5. Had contact with animals
The queen had over 30 corgi dogs during her reign. The first female dog she had was Susan, which she got when she turned 18 in 1944. The monarch also had Labradors and Cocker Spaniels.
Pets help “human friends” in the search for emotional and physical well-being, which brings many benefits. In addition to helping with anxiety and stress, contact with animals can reduce blood pressure, in addition to increasing mental stimulation, especially for elderly people with neurodegenerative diseases. Simple contact can stimulate the work of the mind, in addition to bringing good sensations.
6. I couldn’t go without afternoon tea
Second McGrady, the queen always had her afternoon tea, “wherever she was in the world”. In fact, she generally avoided the use of sugar in her drink.

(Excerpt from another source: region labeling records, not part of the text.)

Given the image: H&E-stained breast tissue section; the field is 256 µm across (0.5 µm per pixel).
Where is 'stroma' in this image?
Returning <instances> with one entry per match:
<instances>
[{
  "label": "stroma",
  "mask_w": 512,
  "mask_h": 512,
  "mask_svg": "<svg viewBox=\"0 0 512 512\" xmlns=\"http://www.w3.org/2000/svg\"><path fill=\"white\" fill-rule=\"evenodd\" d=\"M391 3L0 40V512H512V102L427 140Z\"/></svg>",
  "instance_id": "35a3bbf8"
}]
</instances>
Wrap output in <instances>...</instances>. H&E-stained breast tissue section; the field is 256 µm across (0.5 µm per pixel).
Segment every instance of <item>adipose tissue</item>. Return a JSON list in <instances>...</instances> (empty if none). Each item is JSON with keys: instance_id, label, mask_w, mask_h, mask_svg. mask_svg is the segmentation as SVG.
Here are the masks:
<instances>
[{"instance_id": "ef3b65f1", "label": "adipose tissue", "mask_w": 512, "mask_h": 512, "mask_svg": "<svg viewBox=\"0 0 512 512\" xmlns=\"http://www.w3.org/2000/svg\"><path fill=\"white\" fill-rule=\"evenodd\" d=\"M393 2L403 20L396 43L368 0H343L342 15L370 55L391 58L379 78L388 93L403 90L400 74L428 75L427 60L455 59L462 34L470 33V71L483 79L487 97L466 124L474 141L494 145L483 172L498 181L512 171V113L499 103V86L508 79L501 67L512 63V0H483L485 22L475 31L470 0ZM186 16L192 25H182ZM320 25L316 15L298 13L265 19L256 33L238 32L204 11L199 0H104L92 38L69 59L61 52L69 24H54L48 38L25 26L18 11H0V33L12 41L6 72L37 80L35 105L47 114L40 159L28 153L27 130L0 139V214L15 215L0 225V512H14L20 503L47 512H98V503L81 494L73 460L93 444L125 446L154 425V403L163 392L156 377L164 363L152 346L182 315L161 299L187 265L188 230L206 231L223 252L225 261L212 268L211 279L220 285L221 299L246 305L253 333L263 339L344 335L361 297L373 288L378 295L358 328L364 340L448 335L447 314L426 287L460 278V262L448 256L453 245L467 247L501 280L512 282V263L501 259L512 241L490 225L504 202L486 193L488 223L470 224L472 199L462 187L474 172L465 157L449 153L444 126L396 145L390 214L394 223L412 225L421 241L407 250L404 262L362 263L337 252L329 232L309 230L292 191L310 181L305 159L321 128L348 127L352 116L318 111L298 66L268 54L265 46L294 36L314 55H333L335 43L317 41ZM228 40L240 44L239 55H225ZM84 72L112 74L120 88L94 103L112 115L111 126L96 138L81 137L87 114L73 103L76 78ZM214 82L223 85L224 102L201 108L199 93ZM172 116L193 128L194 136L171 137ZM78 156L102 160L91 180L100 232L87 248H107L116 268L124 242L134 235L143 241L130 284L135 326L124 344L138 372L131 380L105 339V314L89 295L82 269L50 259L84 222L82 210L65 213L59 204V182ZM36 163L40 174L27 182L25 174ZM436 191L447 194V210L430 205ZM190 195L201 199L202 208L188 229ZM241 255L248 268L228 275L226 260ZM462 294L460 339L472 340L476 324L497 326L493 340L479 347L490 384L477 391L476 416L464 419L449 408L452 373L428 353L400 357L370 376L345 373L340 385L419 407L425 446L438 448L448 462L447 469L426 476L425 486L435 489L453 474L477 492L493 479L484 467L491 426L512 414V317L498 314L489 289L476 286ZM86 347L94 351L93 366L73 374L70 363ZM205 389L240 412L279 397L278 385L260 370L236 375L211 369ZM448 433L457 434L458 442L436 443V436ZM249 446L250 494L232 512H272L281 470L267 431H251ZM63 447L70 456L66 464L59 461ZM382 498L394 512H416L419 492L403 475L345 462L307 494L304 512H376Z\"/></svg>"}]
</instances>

Although teas and infusions have some harm in some situations, the list of benefits is much longer. For Luna Azevedo, nutritionist specializing in conscious eating, the drink, when consumed in the right way, can bring several advantages.
Teas help in well-being, treatment and prevention of diseases. In addition, they may have numerous anti-inflammatory, antibacterial, antiallergic, immunostimulants. However, it is worth remembering that the benefits are consequences of the type of herb used.
7. There was no fluctuation in weight
The queen also never showed weight fluctuation. According to doctors, the accordion effect, the up and down of the scales, can be harmful to health.
Fluctuating between a state of plenty and a state of deprivation unbalances the concentration of hormones important for the neural control of eating behavior, such as insulin and leptin. As a result, metabolism slows down and appetite increases. In addition, every time a person loses weight, they lose some fat and some lean mass.
When she regains weight, if she is sedentary, she tends to gain more fat than lean (muscles). Therefore, in the comings and goings, body composition worsens over time, accumulating fat mass and losing lean mass (important for health and longevity).